Warm welcome/Git Worflow
This is the first week of my 10-week internship at AESTE. On my first day, Dr Shawn showed me around the office and taught me how to access the main accounts that I will be using throughout my work at AESTE. Like most other interns, my first task is to learn about Git, a version control system used to track changes in files in order to help coordinate work between different members of a project. I have already been using Git for my own assignments and group projects for some time, but this is my first time being explicitly introduced to the Git workflow. This is the workflow that is being utilized at AESTE in all projects, so I spent several hours practicing some common Git workflow operations in the sandbox repository. Dr Shawn also shared with me a blog post which describes the underlying structure of Git. I found this a really interesting read. It turns out that Git can be understood as a purely functional data structure. Visually, the Git commit history is like a directed acyclic graph, where each node represents a Git commit, and every branch of a repository points towards a specific node in the graph.
Web development – Witty
Since I would be building a web application, I started learning about Witty. Witty is a C++ GUI library for web development. The beauty of Witty is that it allows the programmer to focus on the functionalities of the UI elements, which are implemented as widgets by Witty. I spent some time to experiment with a helloWorld web application implemented in Witty to get familiar with the Witty Widgets.
I also spent some time to learn about Witty Database Objects. The Wt::Dbo class implemented in Witty is a cool implementation which maps C++ objects to tables in a database. Not only that, it allows the programmer to perform SQL operations on the database without actually writing SQL statements, but using the querying functions implemented by the Witty Database Object class.

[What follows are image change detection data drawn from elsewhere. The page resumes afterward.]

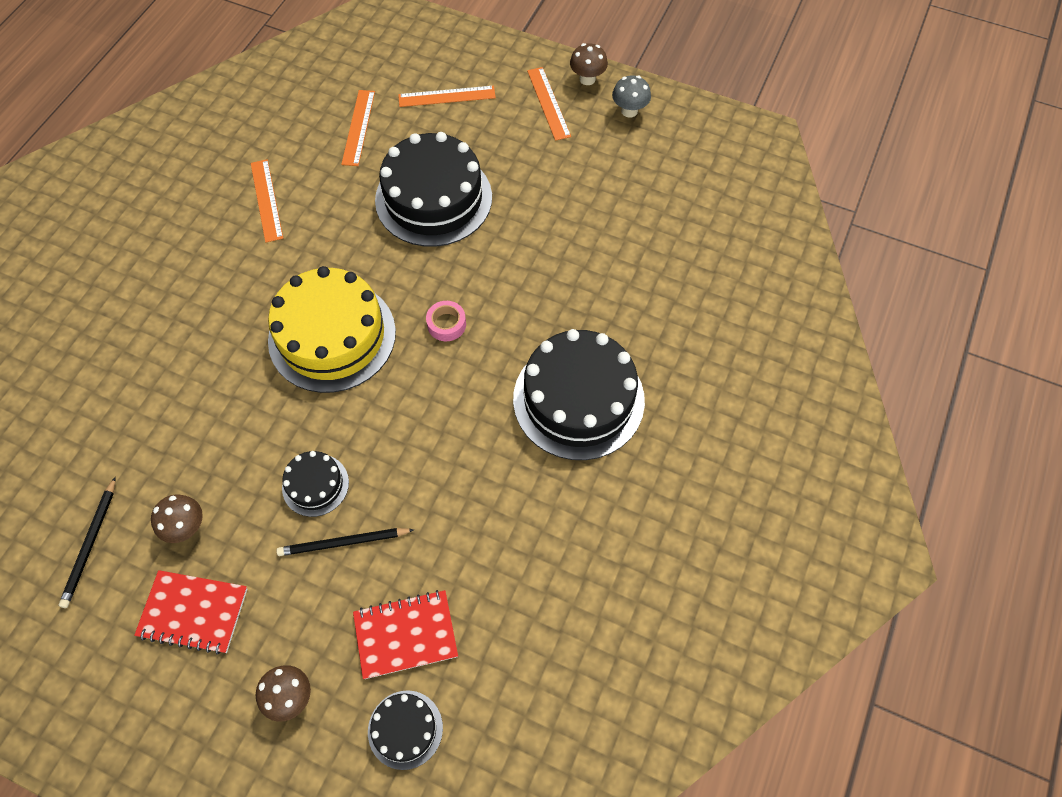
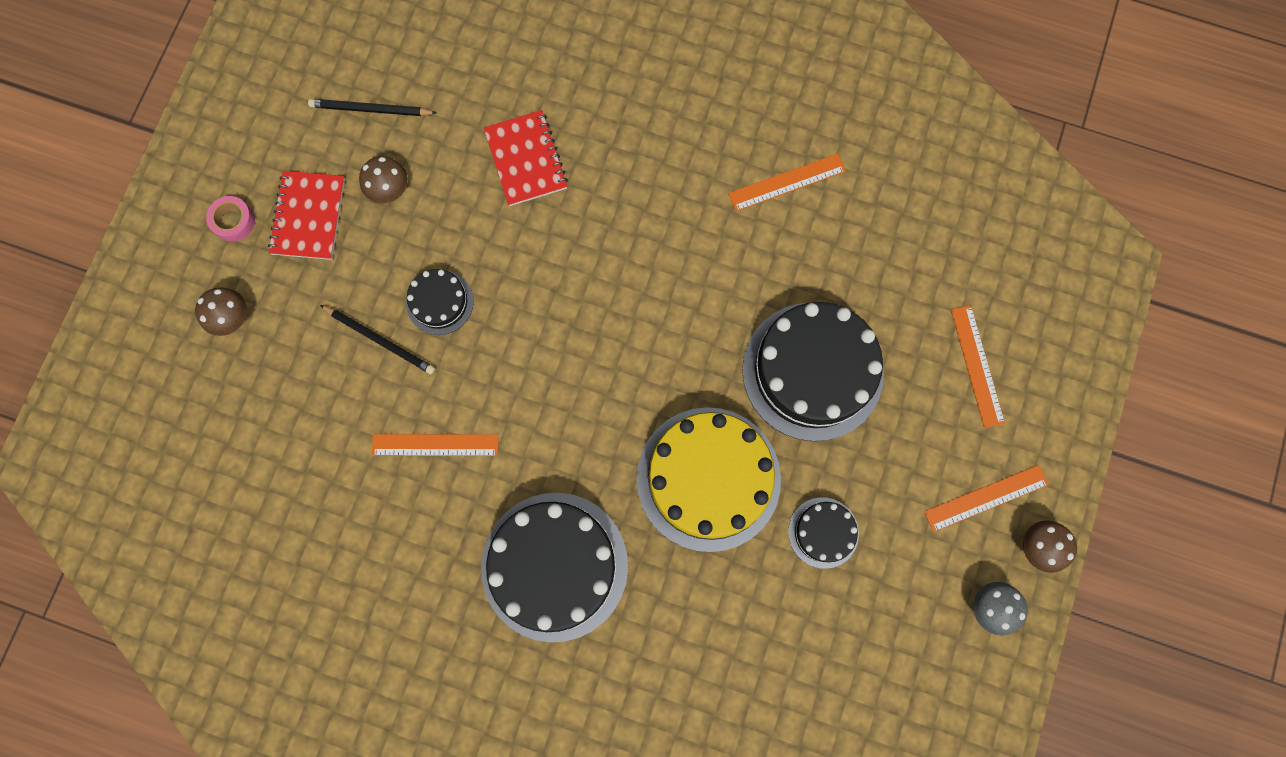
camera: 85 degrees right, 15 degrees up
yellow cake [268,266,396,393] -> yellow cake moved to [637,407,781,552]
black pencil [277,528,415,556] -> black pencil turned 135 degrees clockwise [320,305,435,374]
orange ruler [341,90,375,166] -> orange ruler moved to [372,434,499,456]
red notebook [353,590,458,679] -> red notebook moved to [484,110,568,206]
black cake [368,690,443,770] -> black cake moved to [788,497,859,569]
pink tape [426,301,466,341] -> pink tape moved to [206,196,255,242]

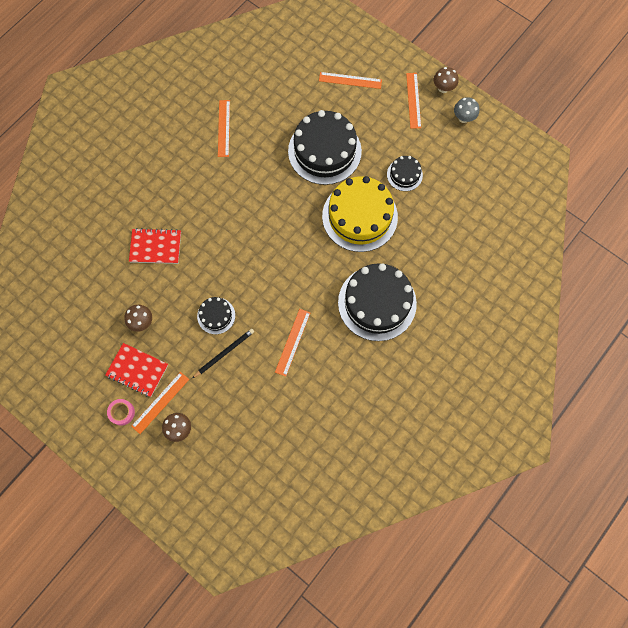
camera: 70 degrees left, 5 degrees down
black pencil [308,99,436,116] -> none
none -> orange ruler [131,372,189,434]

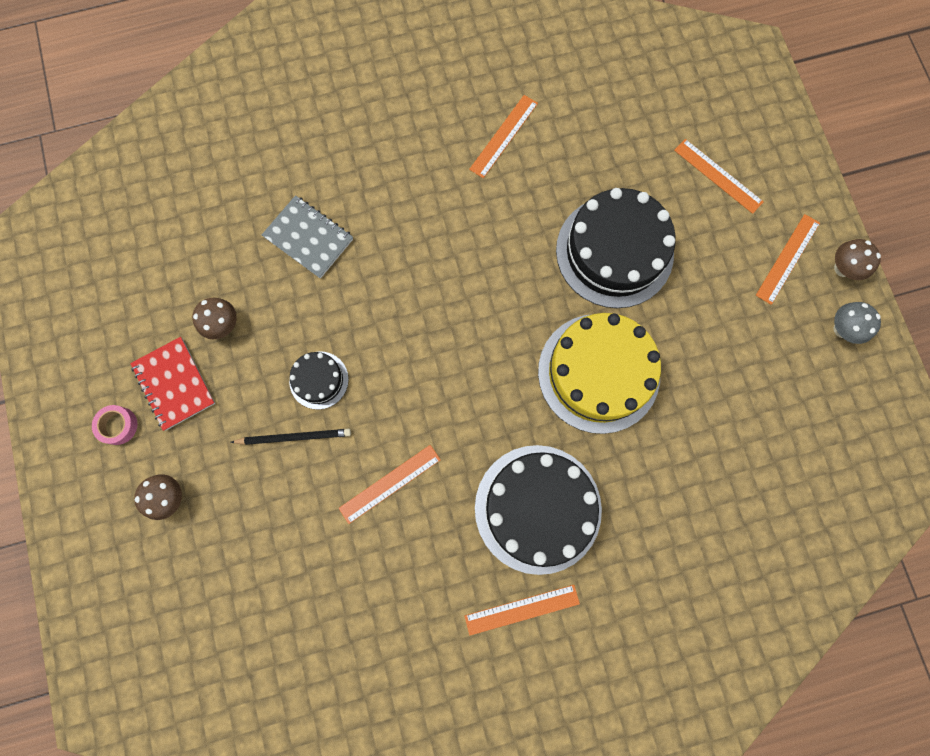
camera: 35 degrees right, 5 degrees up
red notebook [129,228,181,264] -> grey notebook [262,195,353,279]
orange ruler [131,372,189,434] -> orange ruler moved to [465,585,580,636]
black cake [387,156,423,191] -> none

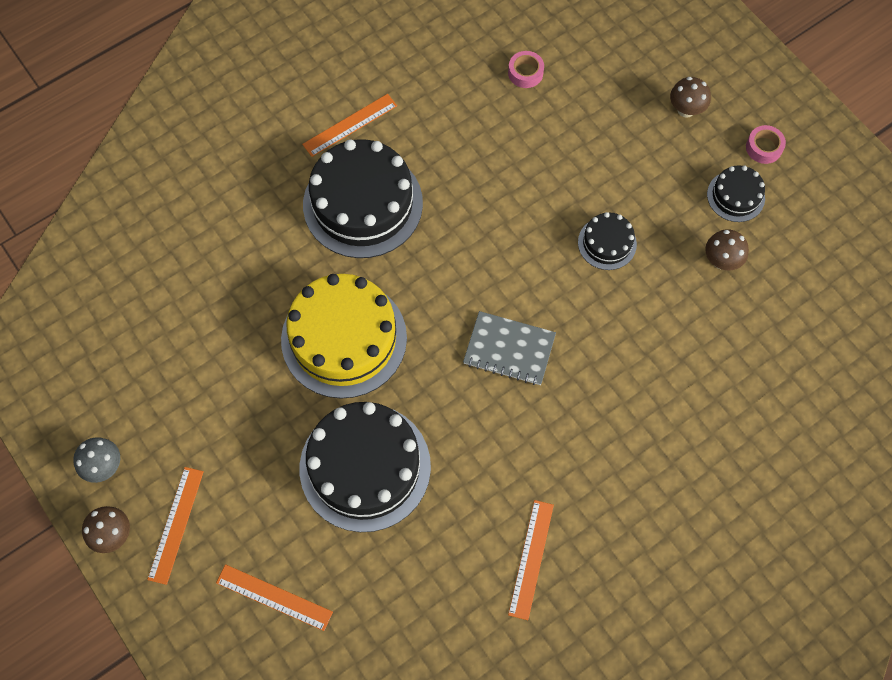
camera: 160 degrees right, 10 degrees down
red notebook [130,337,215,431] -> black cake [707,165,765,222]
black pencil [231,429,351,445] -> none
grey notebook [262,195,353,279] -> grey notebook moved to [463,311,556,385]
orange ruler [338,445,441,524] -> none
none -> pink tape [508,51,544,88]

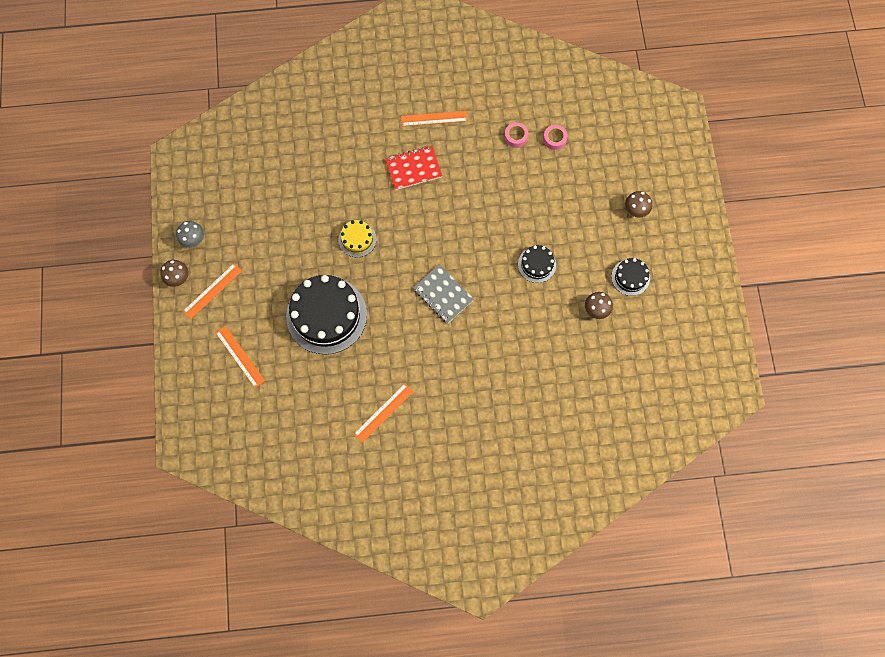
camera: 30 degrees right, 5 degrees up
yellow cake [281,274,407,399] -> yellow cake [338,220,377,257], size x0.48
black cake [303,139,423,258] -> red notebook [385,146,442,190]
pink tape [746,125,786,164] -> pink tape moved to [504,122,529,148]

The web application that I will be building uses a REST API to communicate with a server. Therefore, I need to learn how to use the Wt::WResource class in Witty. I have spent some time reading the REST API written by previous interns at AESTE. However, right now I am still not able to fully understand their codes. I will need to spend more time to learn about this in the upcoming week.
On my third day, Dr Shawn gave me an overview of the project that I will be working on for this internship. Basically, I need to build a system which can perform statistical analyses on competition data, and provide useful insights that will benefit three main parties involved in the competition, namely the participants, registrants and organizers. For instance,
- A participant wishes to know how well he/she has performed relative to all other participants, including competitors from other states.
- The organizer wishes to have a rough estimate of the number of participants that will register for the competition in the upcoming year, in order allocate resources in a more informed manner.
- The organizer wishes to know whether the participants are properly evaluated, whether the judges are giving biased scores to participants.
After spending some time to think about this, I realize that the analyses that are relevant in this project could be categorized into these three types:
- Standardization of scores and calculation of percentile – Judge scores need to be standardized because a judge typically has a personal preference over the ‘range’ of values he/she gives.
- Time series forecasting
- Analysis of interaction between variables
More googling and reading needs to be done in order to determine which algorithms/models are most appropriate within the context of this project. For now, some of the models that I can think of are ANOVA, linear models, and ARIMA.
The competition data that will be used in this project must be extracted from the competition management and registration systems. This is certainly not the most glamorous part of the project, but it needs to be done using Witty Database Objects, and a REST API framework. In the past, when I was given data analysis assignments in college, I was always handed a clean, well-structured dataset that is ready for analysis. However, now I am beginning to appreciate the process and effort required to obtain clean, well-structured data for data analysis.